NASA's re-useable space vehicle, the Space Shuttle, takes off like a rocket, operates in orbit like a spacecraft, then lands like an aircraft. Here it lifts off the launchpad at Kennedy Space Center near Orlando, Florida. At this moment five rockets are firing: the Shuttle's three main engines and two solid rocket boosters. Together they are generating almost seven million pounds of thrust at the moment of lift-off.

SRB Burn

After lift-off, the solid rocket boosters attached to the sides of the large, reddish, external fuel tank continue to burn for approximately 2 minutes. When their fuel is spent, they separate from the tank, fall back into the sea, and are retrieved for re-use on subsequent Shuttle missions. The Shuttle's three main engines continue to fire, using half a million gallons of liquid hydrogen and liquid oxygen. Between 8 and 9 minutes into the flight Earth orbit is achieved, the external tank is cast away, and the astronauts use small maneuvering engines to ease the Shuttle into its final orbit.

Cargo Bay

In this image, a space-suited astronaut prepares a satellite for its release from the Shuttle's cargo bay.
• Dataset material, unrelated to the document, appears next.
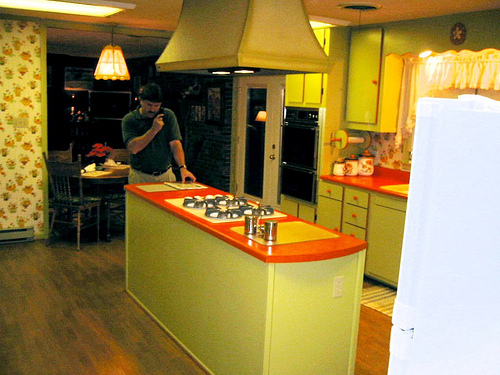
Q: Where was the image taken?
A: It was taken at the kitchen.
The bay, 18.3 m long and 4.6 m wide (60 ft by 15 ft), has payload attachment points along its full length, and is adaptable enough to accommodate as many as five unmanned spacecraft of various sizes and shapes in one mission. The cargo bay is equipped also with a 15 m (50 ft) robot arm for lifting and releasing, or grasping and retrieving satellites in space.

Touchdown

The return to Earth at the end of a mission is a critical and demanding time for the Shuttle crew. Astronauts slow the craft and ease it into Earth's atmosphere by using small rockets in the craft's nose and tail. Then after re-entry, they steer it like an airplane using rudders and flaps as the craft glides Earthward. Here, after having slowed down from 1000 to 100 meters per second, and withstood temperatures of up to 1000 degrees Centigrade, the Space Shuttle Columbia touches down at Edwards Air Force Base, thirty busy minutes after having left Earth orbit.

Return to Kennedy

Ideally, each Space Shuttle mission ends with a landing at the Kennedy Space Center in Florida. However, when weather conditions are unfavorable there, mission controllers direct the Shuttle to land on a dry, desert lake bed Edwards Air Force Base in Southern California. On these occasions, the Shuttle gets a ride back to Kennedy atop a Boeing 747. After its return to Kennedy, the Shuttle will be ready to fly again in two weeks' time.